Text segment:

*-*-*

A leaves the room and B chooses 4 members from the audience at random. Each member chooses a card numbered from 1 to 100 (each chooses a different card) and after B has seen their cards he chooses a card from the remaining deck of cards. The 5 chosen cards are shuffled by an audience member and handed to A who just returned to the room. Prove that A is able to figure out which cards each member picked. Consider that the chosen members form a row and e.g. the leftmost member picks the first card and the rightmost member (B) picks the last card.

No Solution Yet Submitted by atheron    
Rating: 4.1667 (6 votes)

Comments: ( Back to comment list | You must be logged in to post comments.)
re(2): limitations | Comment 5 of 51 |
(In reply to re: limitations by JayDeeKay)

"B doesn't need to encode all the P(100, 4) possibilities, just the 4! = 24 arrangements of the selected 4 cards, as Jer has observed. "

*-*-*

[Extracted records]
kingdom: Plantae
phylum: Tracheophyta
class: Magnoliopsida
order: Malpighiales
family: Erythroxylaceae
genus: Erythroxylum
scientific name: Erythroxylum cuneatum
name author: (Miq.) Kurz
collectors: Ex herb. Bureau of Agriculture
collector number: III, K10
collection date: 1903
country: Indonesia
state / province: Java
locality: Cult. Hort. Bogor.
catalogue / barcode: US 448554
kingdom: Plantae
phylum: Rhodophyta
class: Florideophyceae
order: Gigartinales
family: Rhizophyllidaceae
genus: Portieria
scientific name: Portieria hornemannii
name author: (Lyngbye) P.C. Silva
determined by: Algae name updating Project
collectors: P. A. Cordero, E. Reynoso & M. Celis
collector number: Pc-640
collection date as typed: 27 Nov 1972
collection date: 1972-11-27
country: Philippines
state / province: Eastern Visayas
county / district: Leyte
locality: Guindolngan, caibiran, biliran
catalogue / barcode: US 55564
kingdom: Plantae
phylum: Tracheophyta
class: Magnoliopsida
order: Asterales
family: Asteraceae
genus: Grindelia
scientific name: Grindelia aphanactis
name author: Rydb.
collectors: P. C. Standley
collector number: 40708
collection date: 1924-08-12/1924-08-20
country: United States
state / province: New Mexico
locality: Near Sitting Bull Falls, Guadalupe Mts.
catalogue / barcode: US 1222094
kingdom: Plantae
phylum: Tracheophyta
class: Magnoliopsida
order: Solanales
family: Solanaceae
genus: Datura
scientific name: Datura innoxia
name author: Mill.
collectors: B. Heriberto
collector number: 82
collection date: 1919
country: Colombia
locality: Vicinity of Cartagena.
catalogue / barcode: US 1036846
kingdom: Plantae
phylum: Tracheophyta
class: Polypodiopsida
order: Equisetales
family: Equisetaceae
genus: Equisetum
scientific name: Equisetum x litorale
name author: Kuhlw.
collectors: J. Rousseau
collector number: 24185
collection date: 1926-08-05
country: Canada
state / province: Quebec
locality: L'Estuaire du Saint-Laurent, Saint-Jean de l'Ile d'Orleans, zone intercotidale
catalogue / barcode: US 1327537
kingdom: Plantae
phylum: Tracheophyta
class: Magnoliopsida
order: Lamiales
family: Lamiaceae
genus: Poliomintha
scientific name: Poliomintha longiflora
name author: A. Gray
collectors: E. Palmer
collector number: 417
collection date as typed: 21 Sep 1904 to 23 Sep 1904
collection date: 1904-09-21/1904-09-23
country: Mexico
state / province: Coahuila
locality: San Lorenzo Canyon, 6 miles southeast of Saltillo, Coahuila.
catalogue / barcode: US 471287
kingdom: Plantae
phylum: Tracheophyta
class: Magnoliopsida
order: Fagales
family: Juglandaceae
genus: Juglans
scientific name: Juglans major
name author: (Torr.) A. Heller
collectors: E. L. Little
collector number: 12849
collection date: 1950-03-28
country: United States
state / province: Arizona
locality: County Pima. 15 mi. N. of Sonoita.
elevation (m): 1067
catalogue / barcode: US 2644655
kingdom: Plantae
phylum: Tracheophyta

*-*-*

Exercise task: From the card-trick text, set down word for word the part that opens with the words "A leaves the" and closes with "the last card.".

Answer in full:
A leaves the room and B chooses 4 members from the audience at random. Each member chooses a card numbered from 1 to 100 (each chooses a different card) and after B has seen their cards he chooses a card from the remaining deck of cards. The 5 chosen cards are shuffled by an audience member and handed to A who just returned to the room. Prove that A is able to figure out which cards each member picked. Consider that the chosen members form a row and e.g. the leftmost member picks the first card and the rightmost member (B) picks the last card.